Exercise requirements - Using the data below, return the stretch from the line that contains "25: (653, 487, 0.32)" through the line that contains "51: (493, 335, 0.32)", both included, exactly as it stands and nothing beyond it.

━━ Information provided ━━

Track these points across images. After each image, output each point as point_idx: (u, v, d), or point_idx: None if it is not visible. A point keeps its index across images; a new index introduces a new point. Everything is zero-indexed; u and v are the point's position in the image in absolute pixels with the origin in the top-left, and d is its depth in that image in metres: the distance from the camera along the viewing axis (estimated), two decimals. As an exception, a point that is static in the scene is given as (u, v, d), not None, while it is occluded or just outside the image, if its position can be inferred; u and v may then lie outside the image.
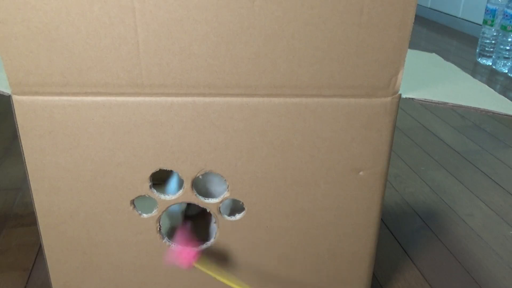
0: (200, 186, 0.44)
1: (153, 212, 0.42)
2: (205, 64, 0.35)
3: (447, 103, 0.37)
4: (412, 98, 0.38)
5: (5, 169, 0.77)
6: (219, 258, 0.44)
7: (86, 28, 0.33)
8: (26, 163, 0.39)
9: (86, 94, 0.36)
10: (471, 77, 0.49)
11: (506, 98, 0.43)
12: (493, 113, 0.37)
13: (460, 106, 0.37)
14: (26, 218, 0.64)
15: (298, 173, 0.40)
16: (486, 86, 0.46)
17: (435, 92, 0.40)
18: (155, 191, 0.41)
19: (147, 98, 0.37)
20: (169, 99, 0.37)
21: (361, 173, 0.40)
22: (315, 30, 0.34)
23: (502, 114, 0.38)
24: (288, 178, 0.40)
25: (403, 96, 0.38)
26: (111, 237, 0.42)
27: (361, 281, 0.47)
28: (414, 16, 0.34)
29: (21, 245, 0.59)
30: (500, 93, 0.81)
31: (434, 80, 0.46)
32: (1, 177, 0.75)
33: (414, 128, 0.98)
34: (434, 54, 0.58)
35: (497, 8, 1.36)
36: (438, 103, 0.37)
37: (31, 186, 0.40)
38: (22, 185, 0.72)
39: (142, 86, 0.36)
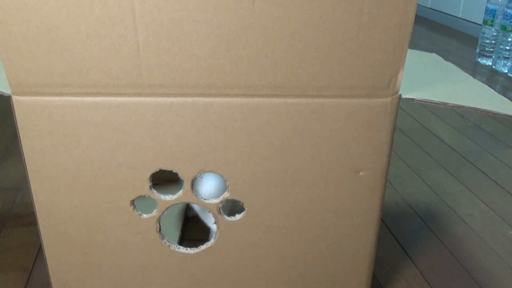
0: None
1: (153, 212, 0.42)
2: (205, 65, 0.35)
3: (447, 103, 0.37)
4: (412, 99, 0.38)
5: (5, 169, 0.77)
6: (219, 258, 0.44)
7: (86, 28, 0.33)
8: (26, 163, 0.39)
9: (86, 94, 0.36)
10: (471, 77, 0.48)
11: (506, 98, 0.43)
12: (493, 113, 0.37)
13: (460, 107, 0.37)
14: (26, 218, 0.64)
15: (298, 173, 0.40)
16: (486, 86, 0.46)
17: (435, 93, 0.40)
18: (155, 191, 0.41)
19: (147, 99, 0.36)
20: (169, 99, 0.37)
21: (361, 173, 0.40)
22: (315, 30, 0.34)
23: (502, 114, 0.38)
24: (288, 178, 0.40)
25: (403, 96, 0.38)
26: (111, 237, 0.42)
27: (361, 281, 0.47)
28: (414, 17, 0.34)
29: (21, 245, 0.59)
30: (500, 93, 0.80)
31: (434, 80, 0.46)
32: (1, 177, 0.75)
33: (414, 128, 0.98)
34: (434, 54, 0.58)
35: (497, 8, 1.36)
36: (438, 103, 0.37)
37: (31, 186, 0.40)
38: (22, 185, 0.72)
39: (142, 86, 0.36)
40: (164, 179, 0.48)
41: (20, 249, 0.58)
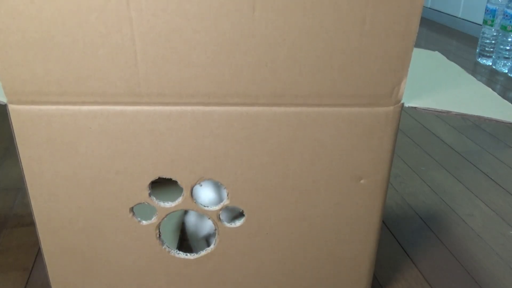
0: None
1: (153, 219, 0.41)
2: (204, 73, 0.35)
3: (451, 111, 0.36)
4: (415, 107, 0.37)
5: (5, 169, 0.77)
6: (219, 264, 0.44)
7: (83, 37, 0.33)
8: (24, 170, 0.38)
9: (84, 103, 0.36)
10: (474, 79, 0.48)
11: (509, 103, 0.43)
12: (497, 121, 0.37)
13: (464, 115, 0.37)
14: (26, 218, 0.64)
15: (299, 181, 0.40)
16: (490, 89, 0.45)
17: (438, 100, 0.39)
18: (154, 198, 0.41)
19: (146, 107, 0.36)
20: (168, 108, 0.36)
21: (362, 181, 0.40)
22: (317, 39, 0.34)
23: (506, 123, 0.37)
24: (288, 186, 0.40)
25: (406, 105, 0.38)
26: (111, 243, 0.42)
27: (361, 285, 0.47)
28: (418, 25, 0.34)
29: (21, 245, 0.59)
30: (500, 93, 0.79)
31: (437, 84, 0.45)
32: (1, 177, 0.74)
33: (414, 128, 0.97)
34: (437, 52, 0.57)
35: (497, 8, 1.35)
36: (441, 111, 0.37)
37: (29, 193, 0.40)
38: (22, 185, 0.72)
39: (140, 95, 0.35)
40: (164, 178, 0.47)
41: (20, 249, 0.58)
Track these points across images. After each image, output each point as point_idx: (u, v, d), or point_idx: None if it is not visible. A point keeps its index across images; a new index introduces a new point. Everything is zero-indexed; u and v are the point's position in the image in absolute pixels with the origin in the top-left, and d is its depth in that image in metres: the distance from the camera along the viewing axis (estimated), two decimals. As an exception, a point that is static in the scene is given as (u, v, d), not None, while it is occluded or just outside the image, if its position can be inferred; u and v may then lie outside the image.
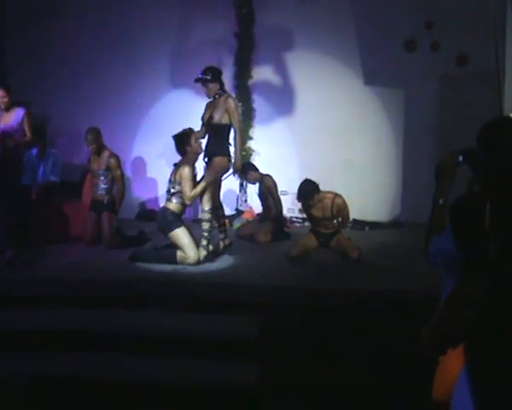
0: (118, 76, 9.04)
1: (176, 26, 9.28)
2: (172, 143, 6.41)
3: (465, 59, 8.63)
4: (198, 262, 6.14)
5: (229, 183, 8.98)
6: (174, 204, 6.27)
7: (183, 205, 6.29)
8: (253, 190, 8.77)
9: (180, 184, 6.22)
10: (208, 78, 6.54)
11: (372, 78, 9.04)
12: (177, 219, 6.24)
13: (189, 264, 6.09)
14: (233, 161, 6.65)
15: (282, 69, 9.34)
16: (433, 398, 1.79)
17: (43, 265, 6.11)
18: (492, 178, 2.38)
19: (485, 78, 7.99)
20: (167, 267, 5.99)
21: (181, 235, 6.18)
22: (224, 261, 6.40)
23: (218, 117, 6.50)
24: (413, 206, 8.27)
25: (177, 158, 6.46)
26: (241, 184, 8.93)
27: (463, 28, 8.30)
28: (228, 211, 9.09)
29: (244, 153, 9.19)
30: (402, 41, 8.83)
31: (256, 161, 8.91)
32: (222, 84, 6.67)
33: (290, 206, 8.80)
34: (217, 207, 6.68)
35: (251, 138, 9.32)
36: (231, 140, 6.65)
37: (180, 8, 9.21)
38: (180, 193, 6.24)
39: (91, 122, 7.99)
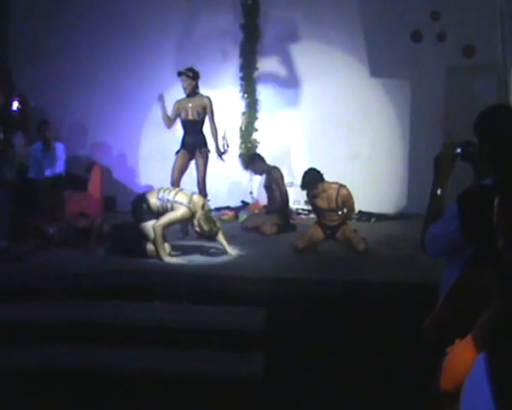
0: (123, 69, 9.04)
1: (181, 17, 9.28)
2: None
3: (472, 50, 8.59)
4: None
5: (235, 175, 9.03)
6: None
7: None
8: (259, 181, 8.79)
9: None
10: (189, 74, 7.17)
11: (378, 69, 9.01)
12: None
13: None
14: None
15: (287, 60, 9.33)
16: (441, 389, 1.79)
17: (48, 256, 6.13)
18: (491, 166, 2.38)
19: (492, 69, 7.96)
20: (173, 259, 6.01)
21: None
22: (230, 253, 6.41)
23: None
24: (419, 197, 8.13)
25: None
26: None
27: (470, 19, 8.27)
28: (234, 203, 9.13)
29: (249, 144, 9.23)
30: (408, 32, 8.81)
31: (261, 152, 8.90)
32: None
33: (296, 198, 8.80)
34: None
35: (256, 130, 9.33)
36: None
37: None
38: None
39: (96, 115, 8.02)
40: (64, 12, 9.05)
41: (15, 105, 6.35)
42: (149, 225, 6.02)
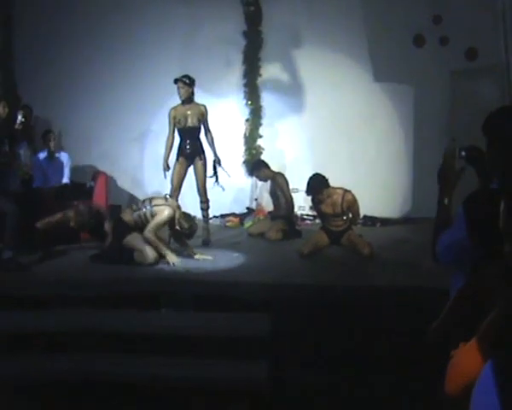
0: (126, 78, 9.05)
1: (184, 26, 9.29)
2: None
3: (474, 53, 8.59)
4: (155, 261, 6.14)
5: (240, 182, 9.03)
6: None
7: None
8: (264, 188, 8.78)
9: None
10: (186, 81, 7.08)
11: (381, 74, 9.01)
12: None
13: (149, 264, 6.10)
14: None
15: (290, 66, 9.33)
16: (445, 393, 1.78)
17: (54, 265, 6.15)
18: (498, 168, 2.37)
19: (495, 71, 7.96)
20: (179, 267, 6.02)
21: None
22: (236, 260, 6.41)
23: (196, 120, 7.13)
24: (424, 202, 8.19)
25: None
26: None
27: (472, 22, 8.26)
28: (239, 209, 9.13)
29: (254, 151, 9.24)
30: (411, 36, 8.81)
31: (266, 159, 8.90)
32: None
33: (301, 204, 8.80)
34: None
35: (260, 136, 9.33)
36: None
37: (187, 7, 9.22)
38: None
39: (100, 124, 7.99)
40: (68, 23, 9.08)
41: (20, 116, 6.36)
42: (132, 237, 6.16)
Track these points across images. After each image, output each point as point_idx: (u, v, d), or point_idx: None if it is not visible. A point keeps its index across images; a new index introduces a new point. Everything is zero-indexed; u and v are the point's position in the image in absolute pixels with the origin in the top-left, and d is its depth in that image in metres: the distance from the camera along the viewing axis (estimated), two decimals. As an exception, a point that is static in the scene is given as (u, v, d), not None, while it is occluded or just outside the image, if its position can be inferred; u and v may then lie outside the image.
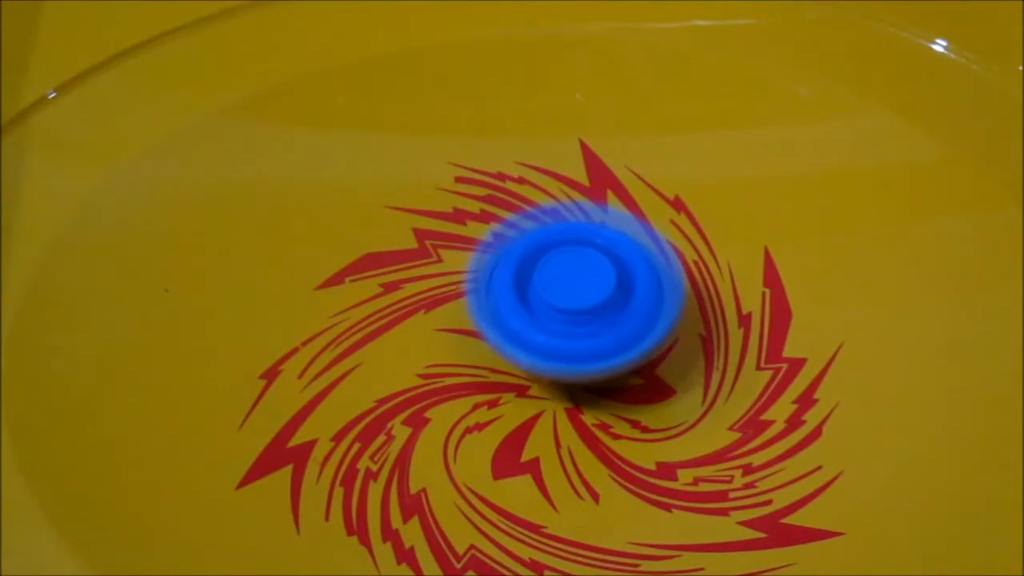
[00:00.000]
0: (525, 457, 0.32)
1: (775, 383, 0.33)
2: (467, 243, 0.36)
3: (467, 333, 0.33)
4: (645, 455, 0.32)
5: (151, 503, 0.31)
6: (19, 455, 0.31)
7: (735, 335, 0.34)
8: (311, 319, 0.34)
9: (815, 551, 0.30)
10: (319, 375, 0.33)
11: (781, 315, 0.34)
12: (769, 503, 0.31)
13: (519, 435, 0.33)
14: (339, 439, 0.32)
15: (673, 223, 0.36)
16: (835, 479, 0.32)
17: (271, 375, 0.33)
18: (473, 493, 0.32)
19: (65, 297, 0.34)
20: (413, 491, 0.32)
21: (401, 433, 0.33)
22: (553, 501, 0.32)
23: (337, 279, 0.35)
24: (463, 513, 0.31)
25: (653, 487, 0.32)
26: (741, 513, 0.31)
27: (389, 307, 0.35)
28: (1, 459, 0.31)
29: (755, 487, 0.32)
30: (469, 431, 0.33)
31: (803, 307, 0.34)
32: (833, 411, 0.33)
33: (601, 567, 0.31)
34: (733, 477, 0.32)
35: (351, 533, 0.31)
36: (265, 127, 0.37)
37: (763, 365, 0.34)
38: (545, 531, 0.31)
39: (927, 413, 0.33)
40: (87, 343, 0.34)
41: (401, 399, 0.33)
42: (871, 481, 0.32)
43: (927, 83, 0.37)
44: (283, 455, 0.32)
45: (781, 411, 0.33)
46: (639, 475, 0.32)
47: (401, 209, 0.36)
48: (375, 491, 0.32)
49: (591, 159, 0.37)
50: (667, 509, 0.31)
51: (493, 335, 0.32)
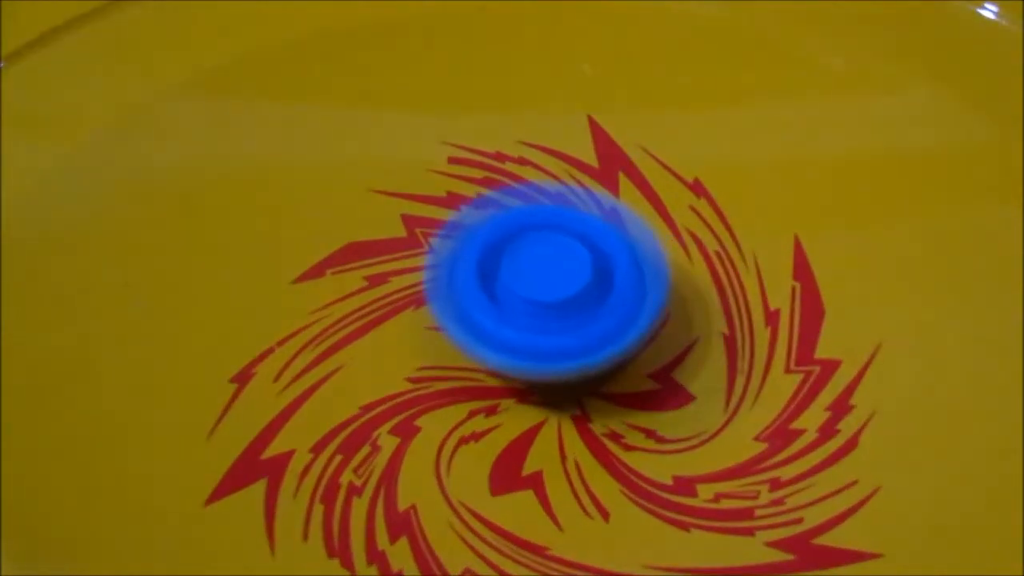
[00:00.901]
0: (527, 471, 0.32)
1: (806, 388, 0.33)
2: (462, 232, 0.36)
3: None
4: (661, 468, 0.32)
5: (110, 520, 0.31)
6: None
7: (761, 334, 0.34)
8: (288, 316, 0.34)
9: (850, 575, 0.30)
10: (297, 378, 0.33)
11: (813, 312, 0.34)
12: (799, 522, 0.31)
13: (520, 446, 0.32)
14: (319, 450, 0.32)
15: (692, 209, 0.36)
16: (872, 495, 0.31)
17: (243, 378, 0.33)
18: (468, 511, 0.31)
19: (9, 292, 0.34)
20: (401, 508, 0.31)
21: (388, 443, 0.32)
22: (558, 520, 0.31)
23: (317, 271, 0.35)
24: (457, 533, 0.31)
25: (669, 504, 0.31)
26: (768, 533, 0.31)
27: (375, 303, 0.34)
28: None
29: (783, 504, 0.31)
30: (464, 441, 0.32)
31: (837, 303, 0.34)
32: (870, 419, 0.32)
33: (611, 593, 0.30)
34: (759, 493, 0.31)
35: (332, 555, 0.30)
36: (235, 102, 0.37)
37: (793, 368, 0.33)
38: (549, 553, 0.31)
39: (973, 422, 0.32)
40: (36, 343, 0.33)
41: (388, 406, 0.33)
42: (912, 497, 0.31)
43: (975, 53, 0.37)
44: (257, 467, 0.32)
45: (813, 419, 0.32)
46: (654, 491, 0.32)
47: (388, 193, 0.36)
48: (359, 508, 0.31)
49: (600, 138, 0.37)
50: (685, 528, 0.31)
51: (456, 331, 0.32)
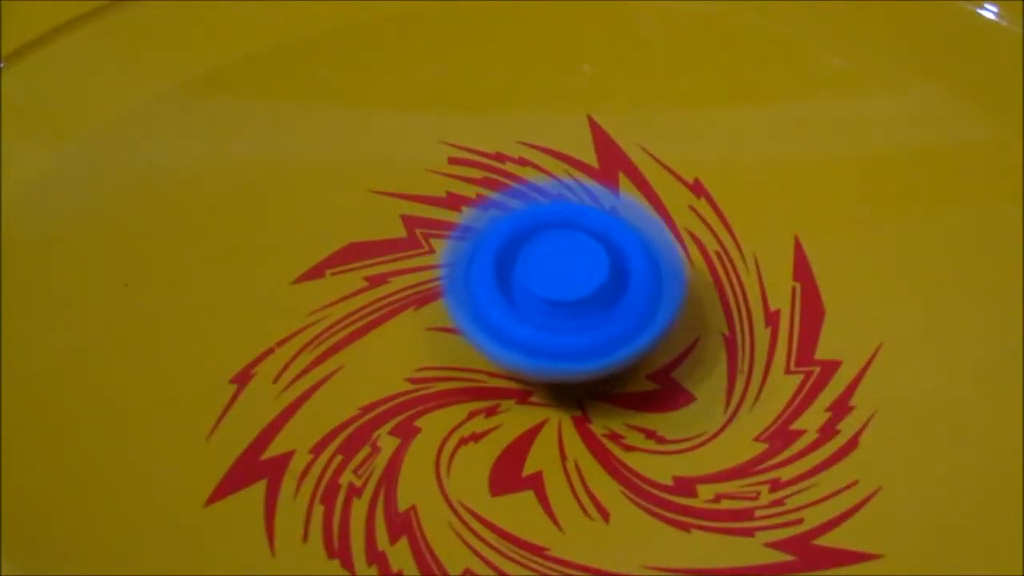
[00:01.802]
0: (527, 471, 0.32)
1: (806, 388, 0.33)
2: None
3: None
4: (661, 469, 0.32)
5: (110, 520, 0.31)
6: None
7: (761, 335, 0.34)
8: (288, 317, 0.34)
9: (850, 575, 0.30)
10: (297, 379, 0.33)
11: (813, 312, 0.34)
12: (800, 522, 0.31)
13: (520, 447, 0.32)
14: (319, 451, 0.32)
15: (692, 209, 0.35)
16: (873, 495, 0.31)
17: (243, 379, 0.33)
18: (468, 511, 0.31)
19: (9, 292, 0.33)
20: (401, 509, 0.31)
21: (388, 444, 0.32)
22: (558, 520, 0.31)
23: (317, 272, 0.34)
24: (457, 533, 0.31)
25: (670, 504, 0.31)
26: (768, 534, 0.31)
27: (375, 303, 0.34)
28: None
29: (784, 504, 0.31)
30: (464, 442, 0.32)
31: (838, 304, 0.34)
32: (871, 420, 0.32)
33: (611, 594, 0.30)
34: (759, 493, 0.31)
35: (332, 556, 0.30)
36: (235, 102, 0.37)
37: (793, 368, 0.33)
38: (549, 554, 0.31)
39: (975, 422, 0.32)
40: (36, 343, 0.33)
41: (388, 406, 0.33)
42: (912, 497, 0.31)
43: (975, 53, 0.37)
44: (256, 468, 0.31)
45: (813, 420, 0.32)
46: (654, 491, 0.31)
47: (388, 194, 0.36)
48: (359, 509, 0.31)
49: (600, 138, 0.37)
50: (685, 529, 0.31)
51: (472, 330, 0.31)
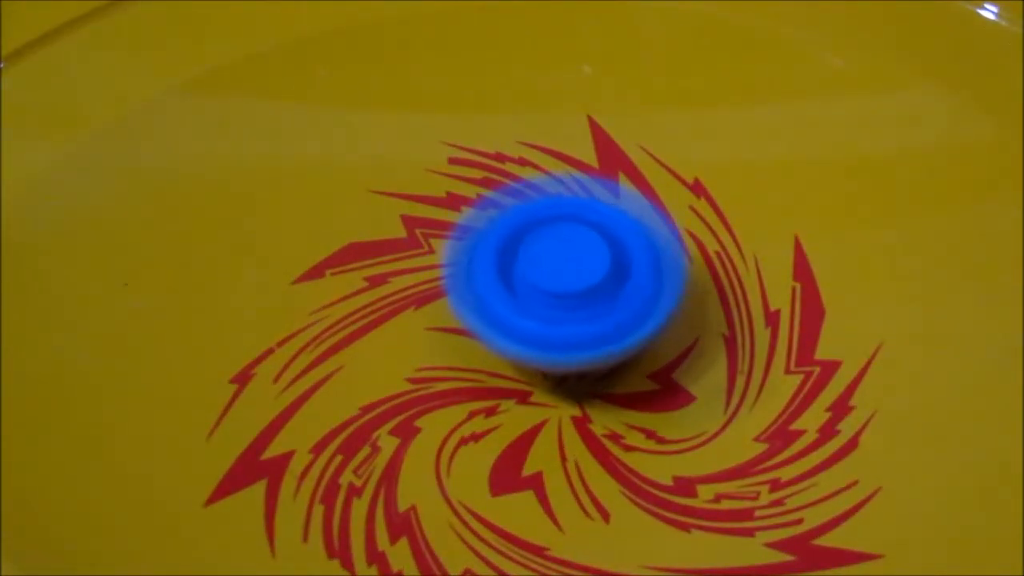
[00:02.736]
0: (527, 471, 0.32)
1: (806, 388, 0.33)
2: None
3: (461, 332, 0.32)
4: (661, 469, 0.32)
5: (110, 521, 0.31)
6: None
7: (761, 335, 0.34)
8: (288, 317, 0.34)
9: (850, 575, 0.30)
10: (297, 379, 0.33)
11: (813, 313, 0.34)
12: (799, 522, 0.31)
13: (520, 446, 0.32)
14: (319, 451, 0.32)
15: (692, 209, 0.35)
16: (873, 495, 0.31)
17: (243, 379, 0.33)
18: (468, 511, 0.31)
19: (9, 292, 0.33)
20: (402, 509, 0.31)
21: (388, 444, 0.32)
22: (558, 520, 0.31)
23: (317, 272, 0.35)
24: (457, 533, 0.31)
25: (670, 504, 0.31)
26: (768, 534, 0.31)
27: (375, 303, 0.34)
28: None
29: (784, 504, 0.31)
30: (464, 442, 0.32)
31: (838, 304, 0.34)
32: (871, 420, 0.32)
33: (611, 594, 0.30)
34: (759, 493, 0.31)
35: (332, 556, 0.30)
36: (235, 102, 0.37)
37: (793, 368, 0.33)
38: (549, 554, 0.31)
39: (975, 422, 0.32)
40: (35, 343, 0.33)
41: (388, 406, 0.33)
42: (912, 497, 0.31)
43: (975, 53, 0.37)
44: (256, 468, 0.32)
45: (813, 420, 0.32)
46: (654, 491, 0.32)
47: (388, 194, 0.36)
48: (359, 509, 0.31)
49: (601, 138, 0.37)
50: (685, 529, 0.31)
51: (476, 323, 0.31)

━━━

Response box -
25: (653, 487, 0.32)
26: (741, 513, 0.31)
27: (389, 307, 0.35)
28: (1, 459, 0.31)
29: (755, 487, 0.32)
30: (469, 431, 0.33)
31: (803, 307, 0.34)
32: (833, 411, 0.33)
33: (601, 567, 0.31)
34: (733, 477, 0.32)
35: (351, 533, 0.31)
36: (265, 127, 0.37)
37: (763, 365, 0.34)
38: (545, 531, 0.31)
39: (927, 413, 0.33)
40: (87, 343, 0.34)
41: (401, 399, 0.33)
42: (871, 481, 0.32)
43: (927, 83, 0.37)
44: (283, 455, 0.32)
45: (781, 411, 0.33)
46: (639, 475, 0.32)
47: (401, 209, 0.36)
48: (375, 491, 0.32)
49: (591, 159, 0.37)
50: (667, 509, 0.31)
51: (493, 335, 0.32)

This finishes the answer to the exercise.